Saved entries

######

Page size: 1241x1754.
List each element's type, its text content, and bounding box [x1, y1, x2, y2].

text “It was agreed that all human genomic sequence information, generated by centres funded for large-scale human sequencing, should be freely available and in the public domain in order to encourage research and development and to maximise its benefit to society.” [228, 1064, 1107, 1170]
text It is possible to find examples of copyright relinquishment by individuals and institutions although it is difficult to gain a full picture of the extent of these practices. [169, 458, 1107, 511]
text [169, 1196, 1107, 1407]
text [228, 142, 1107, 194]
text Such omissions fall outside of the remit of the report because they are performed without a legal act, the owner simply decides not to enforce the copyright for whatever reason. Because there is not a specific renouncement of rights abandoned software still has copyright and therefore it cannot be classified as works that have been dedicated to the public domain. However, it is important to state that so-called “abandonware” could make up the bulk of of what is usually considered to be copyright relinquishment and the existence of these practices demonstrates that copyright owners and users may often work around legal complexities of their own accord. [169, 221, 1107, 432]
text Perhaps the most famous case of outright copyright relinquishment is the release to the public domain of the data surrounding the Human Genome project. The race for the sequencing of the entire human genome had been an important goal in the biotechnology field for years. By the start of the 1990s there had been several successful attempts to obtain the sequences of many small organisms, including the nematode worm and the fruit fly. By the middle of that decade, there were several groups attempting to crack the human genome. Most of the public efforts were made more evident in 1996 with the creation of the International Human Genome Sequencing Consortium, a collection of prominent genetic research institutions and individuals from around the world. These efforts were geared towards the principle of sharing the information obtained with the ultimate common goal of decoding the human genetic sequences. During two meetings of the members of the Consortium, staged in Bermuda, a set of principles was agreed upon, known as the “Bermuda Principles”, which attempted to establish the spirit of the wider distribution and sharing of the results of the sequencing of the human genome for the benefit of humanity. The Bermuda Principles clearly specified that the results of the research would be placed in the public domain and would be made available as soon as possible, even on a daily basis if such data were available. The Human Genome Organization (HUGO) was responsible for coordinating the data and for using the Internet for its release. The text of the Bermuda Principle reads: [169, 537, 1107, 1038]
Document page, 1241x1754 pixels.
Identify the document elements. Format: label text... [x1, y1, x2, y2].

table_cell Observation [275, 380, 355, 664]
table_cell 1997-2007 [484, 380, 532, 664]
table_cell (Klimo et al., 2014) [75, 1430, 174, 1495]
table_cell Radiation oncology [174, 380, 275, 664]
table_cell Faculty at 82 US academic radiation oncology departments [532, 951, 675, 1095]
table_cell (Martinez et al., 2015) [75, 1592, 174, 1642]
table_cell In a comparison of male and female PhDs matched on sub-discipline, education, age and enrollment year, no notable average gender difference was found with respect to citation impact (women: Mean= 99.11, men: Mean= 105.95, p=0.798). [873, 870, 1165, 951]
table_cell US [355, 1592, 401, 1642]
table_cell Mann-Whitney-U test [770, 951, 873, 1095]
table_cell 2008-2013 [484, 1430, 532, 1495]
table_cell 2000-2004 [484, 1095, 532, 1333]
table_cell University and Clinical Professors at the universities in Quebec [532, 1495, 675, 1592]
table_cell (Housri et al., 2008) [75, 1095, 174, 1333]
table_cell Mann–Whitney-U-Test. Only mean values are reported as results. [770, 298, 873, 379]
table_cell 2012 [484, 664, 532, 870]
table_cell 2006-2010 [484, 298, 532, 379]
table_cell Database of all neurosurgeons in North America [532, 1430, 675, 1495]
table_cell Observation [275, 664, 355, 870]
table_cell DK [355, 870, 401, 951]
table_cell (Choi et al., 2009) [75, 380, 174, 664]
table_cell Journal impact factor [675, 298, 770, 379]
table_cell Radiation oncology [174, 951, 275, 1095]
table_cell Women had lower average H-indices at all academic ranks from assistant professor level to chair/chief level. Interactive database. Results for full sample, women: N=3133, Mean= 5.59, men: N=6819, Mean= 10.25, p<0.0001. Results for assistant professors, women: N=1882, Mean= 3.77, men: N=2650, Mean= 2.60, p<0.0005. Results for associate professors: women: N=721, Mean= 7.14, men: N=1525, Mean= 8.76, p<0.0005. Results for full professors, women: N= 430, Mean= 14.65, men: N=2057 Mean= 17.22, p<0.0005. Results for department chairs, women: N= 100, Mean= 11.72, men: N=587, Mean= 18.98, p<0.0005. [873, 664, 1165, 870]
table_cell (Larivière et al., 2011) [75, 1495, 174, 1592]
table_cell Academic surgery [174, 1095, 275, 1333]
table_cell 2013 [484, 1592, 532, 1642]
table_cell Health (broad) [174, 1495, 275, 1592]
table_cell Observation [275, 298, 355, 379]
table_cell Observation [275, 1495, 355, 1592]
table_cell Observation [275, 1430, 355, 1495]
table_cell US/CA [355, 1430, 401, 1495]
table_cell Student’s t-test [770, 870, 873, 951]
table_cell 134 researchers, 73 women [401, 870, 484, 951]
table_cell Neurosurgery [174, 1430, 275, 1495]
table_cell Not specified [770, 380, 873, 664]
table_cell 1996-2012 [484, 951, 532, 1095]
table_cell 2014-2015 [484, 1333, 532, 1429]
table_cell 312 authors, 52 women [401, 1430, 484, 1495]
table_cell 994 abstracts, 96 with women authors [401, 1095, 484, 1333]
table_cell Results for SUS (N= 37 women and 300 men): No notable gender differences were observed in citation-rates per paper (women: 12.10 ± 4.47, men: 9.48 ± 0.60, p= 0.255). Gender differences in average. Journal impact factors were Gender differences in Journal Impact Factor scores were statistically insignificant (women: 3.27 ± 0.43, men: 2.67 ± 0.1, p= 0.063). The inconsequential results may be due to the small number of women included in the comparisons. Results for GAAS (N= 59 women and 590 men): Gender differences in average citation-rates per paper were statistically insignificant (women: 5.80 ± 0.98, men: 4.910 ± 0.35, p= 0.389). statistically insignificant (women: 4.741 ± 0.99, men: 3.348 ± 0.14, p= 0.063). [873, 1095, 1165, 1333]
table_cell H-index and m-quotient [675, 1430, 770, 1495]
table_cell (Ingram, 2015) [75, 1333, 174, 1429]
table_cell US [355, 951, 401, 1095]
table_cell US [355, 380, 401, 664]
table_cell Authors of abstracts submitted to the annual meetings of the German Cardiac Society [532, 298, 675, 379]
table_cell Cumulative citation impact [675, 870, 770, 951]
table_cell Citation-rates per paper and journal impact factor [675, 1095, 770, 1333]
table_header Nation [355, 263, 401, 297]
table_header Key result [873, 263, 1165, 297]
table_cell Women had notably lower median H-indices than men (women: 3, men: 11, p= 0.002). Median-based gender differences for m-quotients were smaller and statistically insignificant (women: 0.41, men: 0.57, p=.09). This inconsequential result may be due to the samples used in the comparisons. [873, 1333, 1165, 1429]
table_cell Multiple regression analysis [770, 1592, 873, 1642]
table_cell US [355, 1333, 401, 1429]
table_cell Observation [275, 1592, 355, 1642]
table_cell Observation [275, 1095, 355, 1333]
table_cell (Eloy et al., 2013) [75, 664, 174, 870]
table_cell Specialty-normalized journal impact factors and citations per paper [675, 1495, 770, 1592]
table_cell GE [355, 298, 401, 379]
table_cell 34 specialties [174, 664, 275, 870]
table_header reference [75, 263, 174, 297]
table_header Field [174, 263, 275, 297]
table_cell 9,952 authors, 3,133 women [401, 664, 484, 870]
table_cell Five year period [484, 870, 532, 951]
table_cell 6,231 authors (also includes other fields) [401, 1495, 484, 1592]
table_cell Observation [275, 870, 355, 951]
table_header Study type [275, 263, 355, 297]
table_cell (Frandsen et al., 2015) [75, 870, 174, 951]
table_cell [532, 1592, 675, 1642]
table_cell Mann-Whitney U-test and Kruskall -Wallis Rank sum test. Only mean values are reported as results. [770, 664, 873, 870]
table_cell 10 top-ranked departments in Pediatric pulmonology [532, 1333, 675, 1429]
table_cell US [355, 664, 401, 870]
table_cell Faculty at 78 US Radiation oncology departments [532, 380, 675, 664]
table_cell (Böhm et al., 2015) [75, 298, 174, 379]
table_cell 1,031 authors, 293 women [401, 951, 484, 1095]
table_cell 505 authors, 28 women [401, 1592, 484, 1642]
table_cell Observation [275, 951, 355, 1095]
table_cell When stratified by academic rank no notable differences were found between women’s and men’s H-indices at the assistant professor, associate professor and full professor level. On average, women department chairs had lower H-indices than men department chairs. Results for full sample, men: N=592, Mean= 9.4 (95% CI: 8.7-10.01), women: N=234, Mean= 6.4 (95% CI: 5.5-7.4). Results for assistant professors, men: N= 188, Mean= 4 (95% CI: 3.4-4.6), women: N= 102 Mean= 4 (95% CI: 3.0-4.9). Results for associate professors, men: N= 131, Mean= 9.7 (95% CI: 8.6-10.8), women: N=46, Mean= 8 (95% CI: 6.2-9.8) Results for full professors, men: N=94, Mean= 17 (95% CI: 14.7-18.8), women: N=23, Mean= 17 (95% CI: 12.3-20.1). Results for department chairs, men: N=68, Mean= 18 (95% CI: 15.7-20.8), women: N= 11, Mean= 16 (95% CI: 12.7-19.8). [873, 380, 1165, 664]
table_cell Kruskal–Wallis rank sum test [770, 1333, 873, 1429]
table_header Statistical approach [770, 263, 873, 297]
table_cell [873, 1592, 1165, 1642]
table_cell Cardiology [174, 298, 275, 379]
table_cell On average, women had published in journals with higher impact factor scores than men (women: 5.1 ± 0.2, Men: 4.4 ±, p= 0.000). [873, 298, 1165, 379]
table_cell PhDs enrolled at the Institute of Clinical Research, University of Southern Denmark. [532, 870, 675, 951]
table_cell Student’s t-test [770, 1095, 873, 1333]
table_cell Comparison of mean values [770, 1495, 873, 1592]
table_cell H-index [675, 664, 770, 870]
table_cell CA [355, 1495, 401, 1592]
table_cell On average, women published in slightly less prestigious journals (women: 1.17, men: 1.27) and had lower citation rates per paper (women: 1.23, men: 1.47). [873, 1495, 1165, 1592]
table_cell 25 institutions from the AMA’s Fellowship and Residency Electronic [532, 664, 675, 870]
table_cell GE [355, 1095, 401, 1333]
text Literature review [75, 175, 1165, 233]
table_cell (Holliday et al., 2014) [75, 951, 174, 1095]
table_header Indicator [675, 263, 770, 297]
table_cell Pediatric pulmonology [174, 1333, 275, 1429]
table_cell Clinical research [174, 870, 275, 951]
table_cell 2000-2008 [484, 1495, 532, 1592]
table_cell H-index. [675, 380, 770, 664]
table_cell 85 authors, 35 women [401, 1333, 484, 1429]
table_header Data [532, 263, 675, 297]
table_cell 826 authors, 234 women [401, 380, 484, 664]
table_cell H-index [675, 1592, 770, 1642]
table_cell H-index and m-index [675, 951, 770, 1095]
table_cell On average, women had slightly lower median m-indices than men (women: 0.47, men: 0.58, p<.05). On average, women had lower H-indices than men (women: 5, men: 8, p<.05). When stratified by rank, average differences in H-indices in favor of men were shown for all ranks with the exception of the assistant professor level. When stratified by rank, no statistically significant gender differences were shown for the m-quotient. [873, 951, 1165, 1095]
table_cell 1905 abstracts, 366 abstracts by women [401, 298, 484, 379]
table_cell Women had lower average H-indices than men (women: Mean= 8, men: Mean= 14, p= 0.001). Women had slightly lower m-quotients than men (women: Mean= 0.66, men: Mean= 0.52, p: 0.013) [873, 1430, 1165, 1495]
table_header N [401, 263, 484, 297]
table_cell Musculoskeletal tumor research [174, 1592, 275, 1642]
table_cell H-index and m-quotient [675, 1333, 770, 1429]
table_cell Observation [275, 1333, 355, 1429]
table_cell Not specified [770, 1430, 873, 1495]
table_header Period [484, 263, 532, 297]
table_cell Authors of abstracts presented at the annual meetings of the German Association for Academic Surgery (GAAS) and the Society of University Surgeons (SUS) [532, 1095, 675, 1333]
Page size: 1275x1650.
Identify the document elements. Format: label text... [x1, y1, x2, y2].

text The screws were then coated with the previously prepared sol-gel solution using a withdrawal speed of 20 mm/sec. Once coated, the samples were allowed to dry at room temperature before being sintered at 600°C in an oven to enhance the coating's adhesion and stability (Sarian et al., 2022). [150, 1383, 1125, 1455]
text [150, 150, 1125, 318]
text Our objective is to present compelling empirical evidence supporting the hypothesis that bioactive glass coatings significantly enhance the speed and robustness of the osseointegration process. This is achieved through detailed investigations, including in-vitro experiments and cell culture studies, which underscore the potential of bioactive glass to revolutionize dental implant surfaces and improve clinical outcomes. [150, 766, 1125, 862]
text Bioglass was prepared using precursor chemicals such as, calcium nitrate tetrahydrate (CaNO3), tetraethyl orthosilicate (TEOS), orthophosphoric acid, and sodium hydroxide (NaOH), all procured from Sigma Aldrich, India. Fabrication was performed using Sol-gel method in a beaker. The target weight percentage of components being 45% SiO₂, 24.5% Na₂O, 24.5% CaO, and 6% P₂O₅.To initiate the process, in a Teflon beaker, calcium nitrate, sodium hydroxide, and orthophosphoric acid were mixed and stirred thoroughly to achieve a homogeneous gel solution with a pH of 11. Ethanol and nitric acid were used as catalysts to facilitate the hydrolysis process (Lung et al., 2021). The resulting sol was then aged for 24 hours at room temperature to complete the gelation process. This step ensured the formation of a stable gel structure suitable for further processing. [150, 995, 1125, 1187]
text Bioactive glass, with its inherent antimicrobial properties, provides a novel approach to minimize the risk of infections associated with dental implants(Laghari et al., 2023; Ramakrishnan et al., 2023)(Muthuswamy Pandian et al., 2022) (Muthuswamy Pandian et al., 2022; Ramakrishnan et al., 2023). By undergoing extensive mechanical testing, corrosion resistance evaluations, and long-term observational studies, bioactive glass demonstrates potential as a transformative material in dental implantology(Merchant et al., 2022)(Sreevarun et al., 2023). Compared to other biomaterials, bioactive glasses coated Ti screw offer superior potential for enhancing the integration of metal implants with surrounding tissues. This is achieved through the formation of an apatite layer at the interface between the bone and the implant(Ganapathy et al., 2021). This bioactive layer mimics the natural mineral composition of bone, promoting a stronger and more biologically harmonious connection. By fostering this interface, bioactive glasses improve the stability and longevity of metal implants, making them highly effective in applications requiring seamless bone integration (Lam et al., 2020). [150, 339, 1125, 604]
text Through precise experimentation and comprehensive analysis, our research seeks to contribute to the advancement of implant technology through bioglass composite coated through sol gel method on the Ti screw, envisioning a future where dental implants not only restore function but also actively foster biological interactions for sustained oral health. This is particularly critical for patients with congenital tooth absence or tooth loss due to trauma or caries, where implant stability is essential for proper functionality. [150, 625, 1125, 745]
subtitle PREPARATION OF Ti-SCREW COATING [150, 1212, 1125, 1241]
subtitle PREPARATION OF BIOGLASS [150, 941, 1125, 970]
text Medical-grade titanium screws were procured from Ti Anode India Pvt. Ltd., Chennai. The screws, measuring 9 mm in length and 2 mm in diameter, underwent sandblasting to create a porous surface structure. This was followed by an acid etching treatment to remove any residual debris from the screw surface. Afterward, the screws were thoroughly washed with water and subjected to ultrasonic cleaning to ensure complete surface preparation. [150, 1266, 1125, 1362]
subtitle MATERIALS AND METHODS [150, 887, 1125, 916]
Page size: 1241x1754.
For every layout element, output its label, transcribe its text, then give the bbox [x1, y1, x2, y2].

######

▸ **Exercise objective**
If a line in the records above has the word "prepared", copy it.

▸ **Problem solution**
text The screws were then coated with the previously prepared sol-gel solution using a withdrawal speed of 20 mm/sec. Once coated, the samples were allowed to dry at room temperature before being sintered at 600°C in an oven to enhance the coating's adhesion and stability (Sarian et al., 2022). [150, 1383, 1125, 1455]
text Bioglass was prepared using precursor chemicals such as, calcium nitrate tetrahydrate (CaNO3), tetraethyl orthosilicate (TEOS), orthophosphoric acid, and sodium hydroxide (NaOH), all procured from Sigma Aldrich, India. Fabrication was performed using Sol-gel method in a beaker. The target weight percentage of components being 45% SiO₂, 24.5% Na₂O, 24.5% CaO, and 6% P₂O₅.To initiate the process, in a Teflon beaker, calcium nitrate, sodium hydroxide, and orthophosphoric acid were mixed and stirred thoroughly to achieve a homogeneous gel solution with a pH of 11. Ethanol and nitric acid were used as catalysts to facilitate the hydrolysis process (Lung et al., 2021). The resulting sol was then aged for 24 hours at room temperature to complete the gelation process. This step ensured the formation of a stable gel structure suitable for further processing. [150, 995, 1125, 1187]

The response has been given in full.